EXERCICE A
Dites si chacune de ces affirmations est conforme à l’extrait sur l’autoconsommation. Répondez par oui ou par non et citez mot pour mot les termes de l’extrait qui tranchent. (i) Le TURPE pour l’électricité autoconsommée s’applique de la même façon, quelle que soit la distance entre producteurs et consommateurs du projet. (ii) Seule l’ACC est présentée comme vertueuse. (iii) Les options Base et Heure Pleine / Heure Creuse sont accessibles à tous.
EXERCICE B
Dans les lignes des données fournies, renvoyez à l’identique le passage qui commence à la ligne contenant « Question: Is blue » et qui se termine à la ligne contenant « At what (x,y) », ces deux lignes comprises. N’y mettez pas les images.

EXTRAIT FOURNI

------------------------------

D’aucun pourrait justifier alors que le TURPE spécifique pour l’électricité autoconsommée bafoue également ce principe et est contraire à la loi. Ceci n’est pas vrai car (i) cette spécificité est bien prévue par la loi et (ii) la spécificité ne vise pas l’électricité alimentée de façon « standard » par le réseau au travers d’un contrat avec un fournisseur. De plus, ce TURPE pour l’électricité autoconsommée s’applique de la même façon pour tous les consommateurs s’inscrivant dans un projet d’autoconsommation collective quelque soit la distance entre les producteurs et les consommateurs de ce projet.
La CRE en contradiction avec les objectifs de la loi sur la transition énergétique
Toujours pour la CRE, il serait donc possible de choisir entre autoconsommation individuelle (ACI) pour laquelle l’électricité venant du réseau est soumise au TURPE 5 plus favorable et l’ACC affublée de son option tarifaire pénalisante pour l’électricité venant du réseau, de la même façon qu’il est possible de choisir entre des options tarifaires (BASE versus Heures Pleines/Heures Creuses). Deux poids, deux mesures entre les deux autoconsommations alors que le profil de consommation et la quantité d’électricité autoconsommée seraient identiques dans les deux cas. « La discrimination apparaît comme non justifiée sur le plan économique. La différenciation tarifaire est conçue pour engager les consommateurs à choisir et assumer l’option la plus vertueuse. Or, ACI et ACC sont toutes deux vertueuses. Ce n’est pas un motif de comparaison recevable. Et tout le monde n’a pas le choix entre ACI et ACC. Une question qui dépend du type d’habitat, collectif ou résidentiel individuel, alors que les options Base versus Heure Pleine / Heure Creuse, que la CRE utilise pour justifier cette discrimination, sont quant à elles accessibles à tous.

------------------------------

DONNÉES FOURNIES
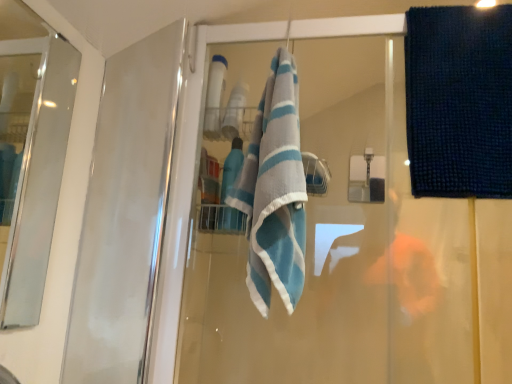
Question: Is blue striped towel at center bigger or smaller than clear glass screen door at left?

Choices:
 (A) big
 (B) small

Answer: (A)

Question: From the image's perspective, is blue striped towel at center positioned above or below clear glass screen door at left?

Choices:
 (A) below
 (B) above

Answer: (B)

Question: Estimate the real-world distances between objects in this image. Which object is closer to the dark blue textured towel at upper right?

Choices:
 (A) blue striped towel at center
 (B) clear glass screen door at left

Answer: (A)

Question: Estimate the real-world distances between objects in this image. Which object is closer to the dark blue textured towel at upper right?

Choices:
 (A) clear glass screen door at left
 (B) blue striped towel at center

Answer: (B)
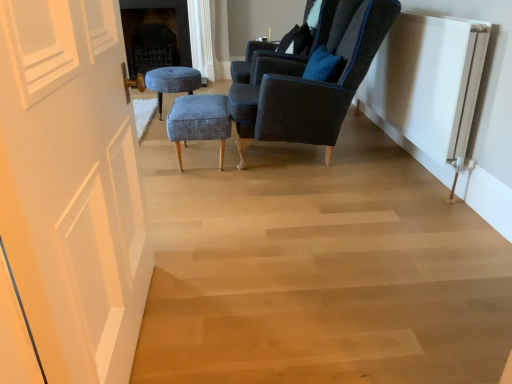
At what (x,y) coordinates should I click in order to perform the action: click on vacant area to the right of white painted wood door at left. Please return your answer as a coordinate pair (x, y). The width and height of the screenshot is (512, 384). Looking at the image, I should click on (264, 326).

------------------------------

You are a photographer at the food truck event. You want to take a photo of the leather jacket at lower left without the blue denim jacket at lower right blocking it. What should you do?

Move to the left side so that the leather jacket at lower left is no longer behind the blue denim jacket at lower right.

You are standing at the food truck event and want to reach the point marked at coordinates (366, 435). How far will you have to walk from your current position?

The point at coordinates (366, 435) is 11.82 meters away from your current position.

------------------------------

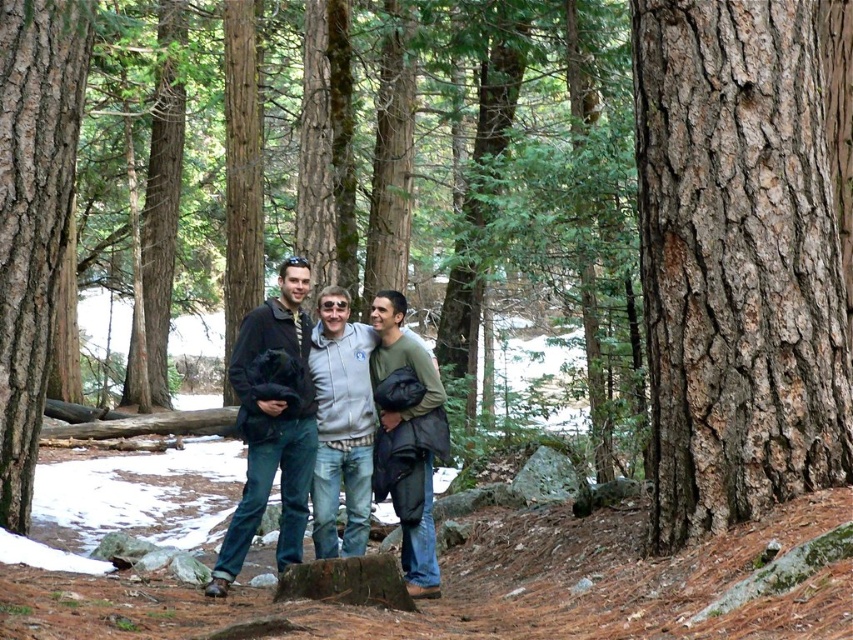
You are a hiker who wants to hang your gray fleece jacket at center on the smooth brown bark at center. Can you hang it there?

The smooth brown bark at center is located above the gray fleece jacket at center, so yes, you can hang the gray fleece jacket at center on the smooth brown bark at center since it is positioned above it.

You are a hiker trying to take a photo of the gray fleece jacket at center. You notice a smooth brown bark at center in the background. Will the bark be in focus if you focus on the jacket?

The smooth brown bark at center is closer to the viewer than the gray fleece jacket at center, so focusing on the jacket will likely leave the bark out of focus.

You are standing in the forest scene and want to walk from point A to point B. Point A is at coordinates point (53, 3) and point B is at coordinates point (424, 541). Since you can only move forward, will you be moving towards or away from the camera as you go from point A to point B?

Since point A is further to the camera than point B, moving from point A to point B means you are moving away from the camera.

------------------------------

CORRIGÉ A
(i) Oui : « s’applique de la même façon pour tous les consommateurs s’inscrivant dans un projet d’autoconsommation collective quelque soit la distance entre les producteurs et les consommateurs de ce projet ».
(ii) Non : « Or, ACI et ACC sont toutes deux vertueuses. »
(iii) Oui : « les options Base versus Heure Pleine / Heure Creuse, que la CRE utilise pour justifier cette discrimination, sont quant à elles accessibles à tous ».

CORRIGÉ B
Question: Is blue striped towel at center bigger or smaller than clear glass screen door at left?

Choices:
 (A) big
 (B) small

Answer: (A)

Question: From the image's perspective, is blue striped towel at center positioned above or below clear glass screen door at left?

Choices:
 (A) below
 (B) above

Answer: (B)

Question: Estimate the real-world distances between objects in this image. Which object is closer to the dark blue textured towel at upper right?

Choices:
 (A) blue striped towel at center
 (B) clear glass screen door at left

Answer: (A)

Question: Estimate the real-world distances between objects in this image. Which object is closer to the dark blue textured towel at upper right?

Choices:
 (A) clear glass screen door at left
 (B) blue striped towel at center

Answer: (B)
At what (x,y) coordinates should I click in order to perform the action: click on vacant area to the right of white painted wood door at left. Please return your answer as a coordinate pair (x, y). The width and height of the screenshot is (512, 384). Looking at the image, I should click on (264, 326).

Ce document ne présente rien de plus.